Apart from the basic business of making it compile correctly, I've put in a working configuration file, and added an SMF manifest.

SLiM doesn't have a very good mechanism for selecting what environment you get when you log in. By default it will execute your .xinitrc (and fail horribly if you don't have one). There is a mechanism where it can look in /usr/share/xsessions for .desktop files, and you can use F1 to switch between them, but there's no way currently to filter that list, or tell it what order to show then in, or have a default. So I switched that bit off.

I already have a mechanism in Tribblix to select the desktop environment, called tribblix-session. This allows you to use the setxsession and setvncsession commands to define which session you want to run, either in regular X (via the .xinitrc file) or using VNC. So my SLiM login calls a script that hooks into and cooperates with that, and then falls back on some sensible defaults - Xfce, MATE, WindowMaker, or - if all else fails - twm.

It's been working pretty well so far. It can also do automatic login for a given user, and there are magic logins for special purposes (console, halt, and reboot, with the root password).

Now what I need is a personalized theme.

Wednesday, September 02, 2015

The 32-bit dilemma

Should illumos, and the distributions based on it - such as Tribblix - continue to support 32-bit hardware?

(Note that this is about the kernel and 32-bit hardware, I'm not aware of any good cause to start dropping 32-bit applications and libraries.)

There are many good reasons to go 64-bit.
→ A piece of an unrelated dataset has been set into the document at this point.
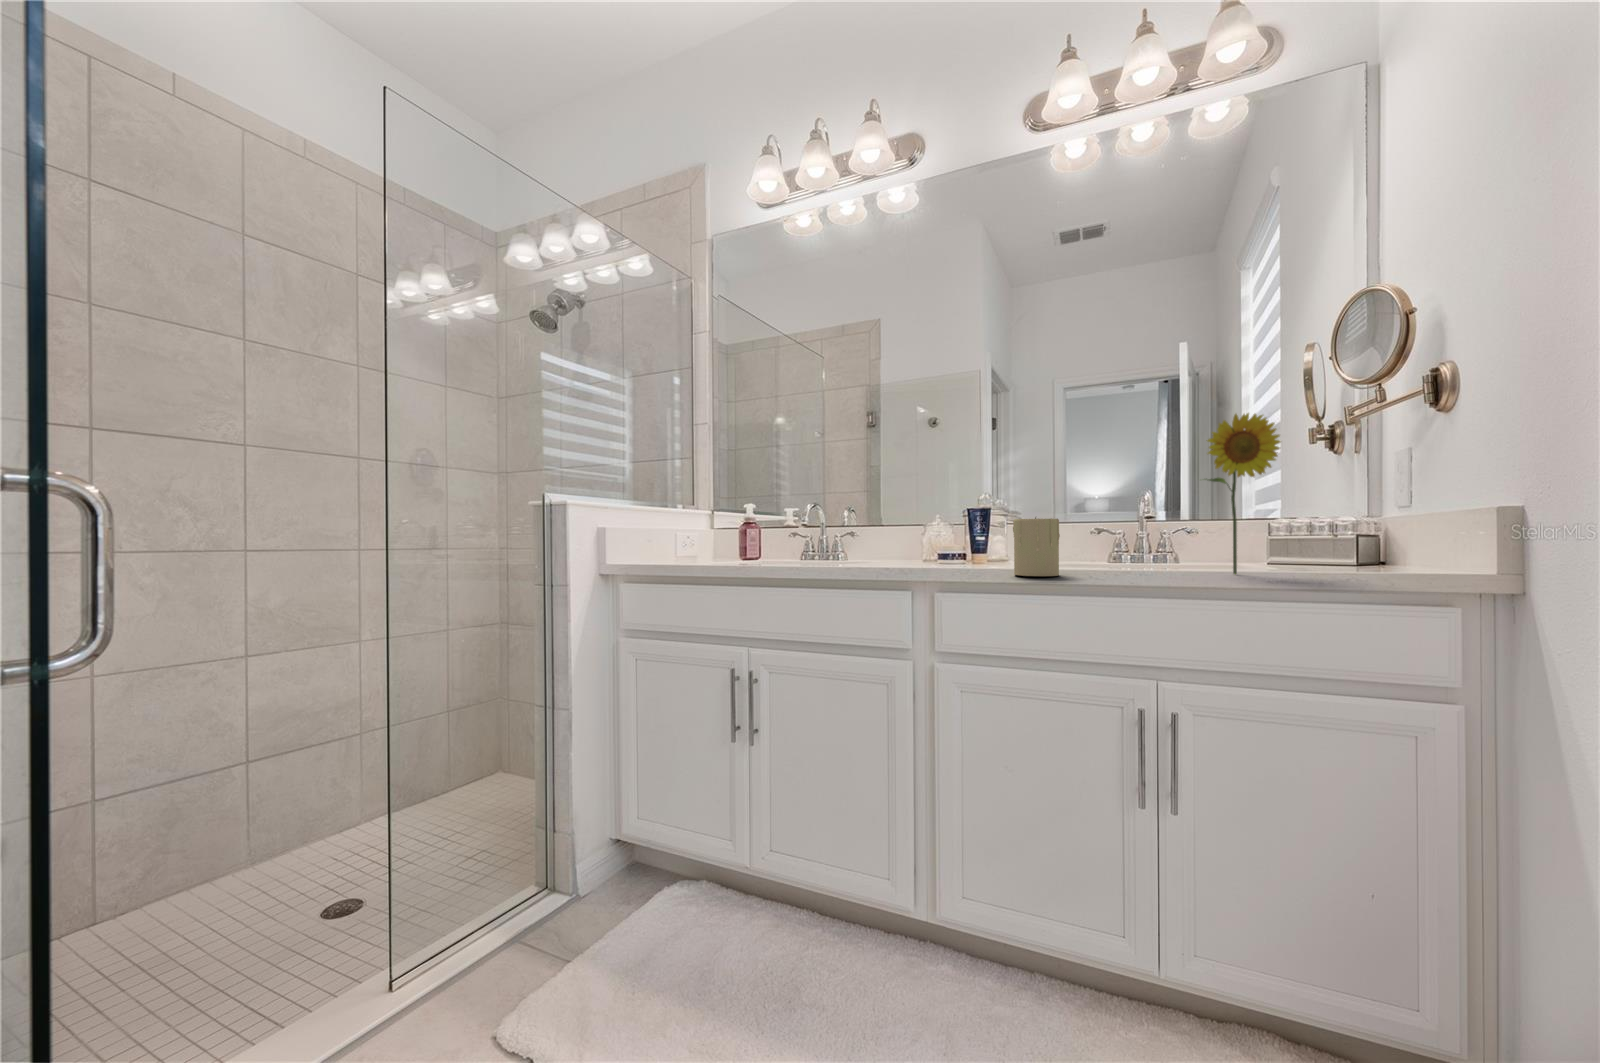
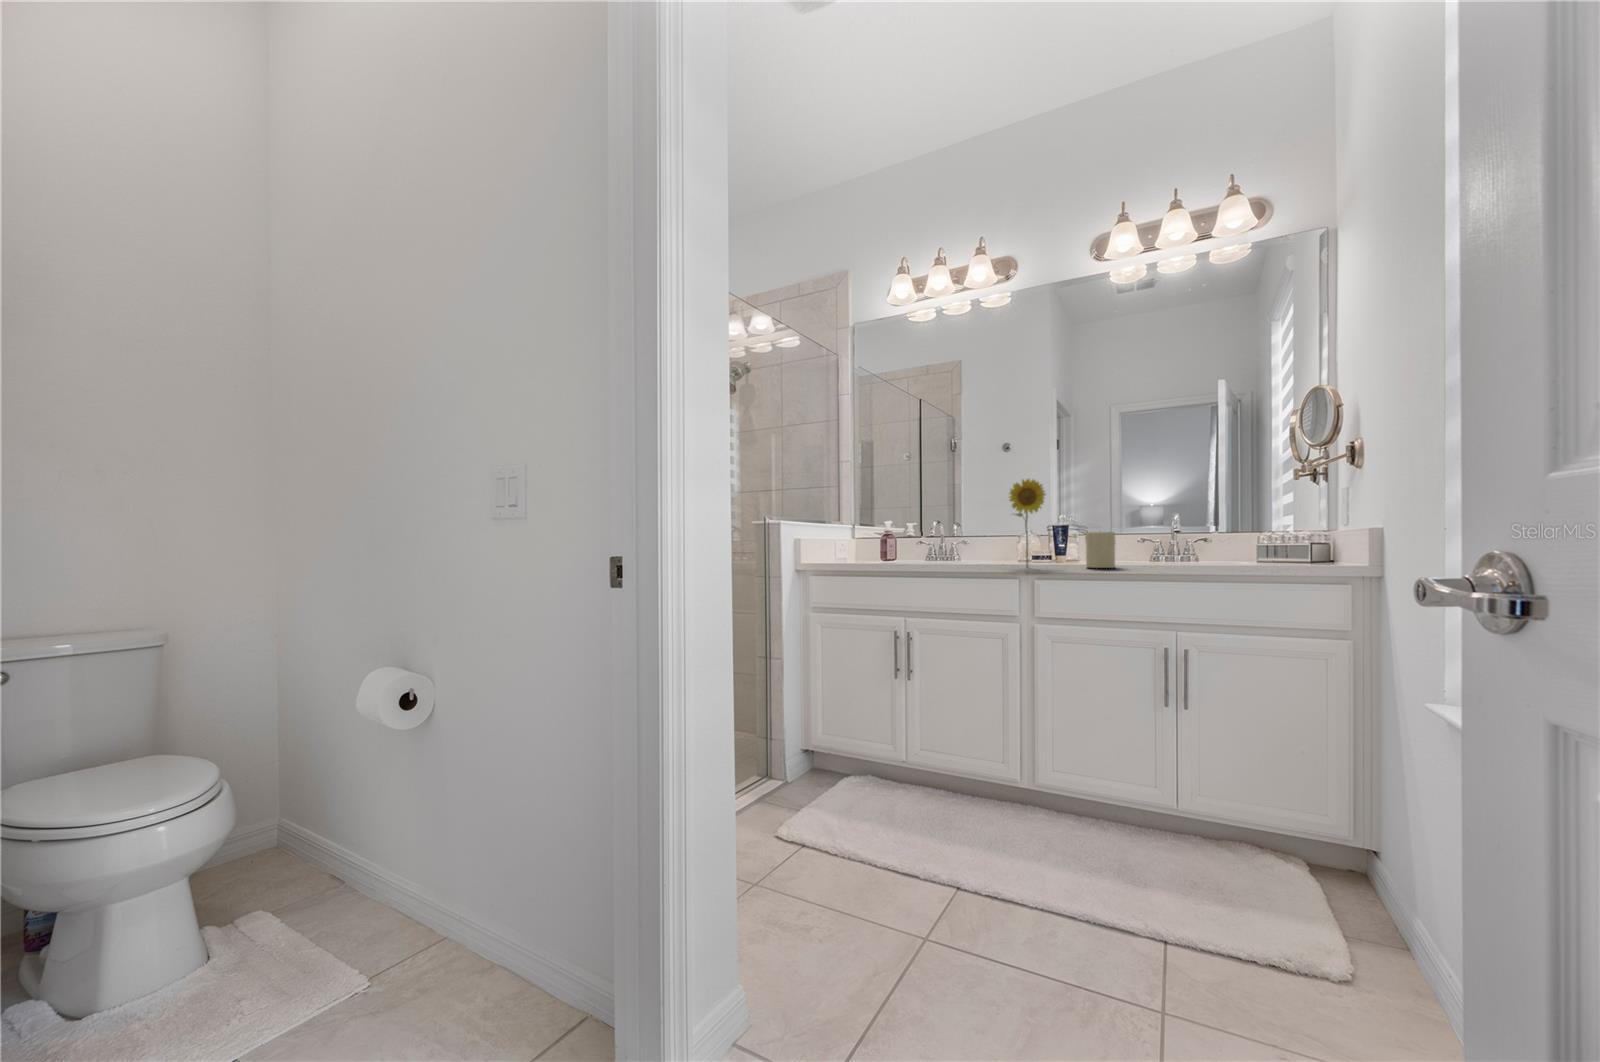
flower: present [1207,413,1281,574] -> present [1009,479,1046,566]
Here are a few:

  • Support for 32-bit SPARC hardware never existed (Sun dropped it with Solaris 10, before OpenSolaris)
  • Most new hardware is 64-bit, new 32-bit systems are very rare
  • Even "old" x86 hardware is now 64-bit
  • DragonFly BSD went 64-bit
  • Solaris 11 dropped 32-bit
  • SmartOS is 64-bit only
  • Applications - or runtimes such as GO and Java 8 - are starting to only exist in 64-bit versions
  • We're maintaining, building, and shipping code that effectively nobody uses, and is therefore effectively untested
  • The time_t problem (traditional 32-bit time runs out in 2038)

So, I know I'm retro and all, but it's getting very hard to justify keeping 32-bit support.

Going to a model where we just support 64-bit hardware has other advantages:

  • It makes SPARC and x86 equivalent
  • We can make userland 64-bit by default
  • ...which makes solving the time_t problem easier
  • ...and any remaining issues with large files and 64-bit inode numbers go away
  • We can avoid isaexec
  • At least on x86, 64-bit applications perform better
  • Eliminating 32-bit drivers and kernel makes packages and install images smaller

Are there any arguments for keeping 32-bit hardware support?

  • It's a possible differentiator - a feature we have that others don't. On the other hand, if the potential additional user base is zero then it makes no difference
  • There is still some existence of 32-bit hardware (mainly in embedded contexts)
Generally, though, the main argument against ripping out 32-bit hardware support is that it's going to be a certain amount of work, and the illumos project doesn't have that much in the way of spare resources, so the status quo persists.

My own plan for Tribblix was that once I had got to releasing version 1 then version 2 would drop 32-bit hardware support. (I don't need illumos to drop it, I can remove the support as I postprocess the illumos build and create packages.) As time goes on, I'm starting to wonder whether to drop 32-bit earlier.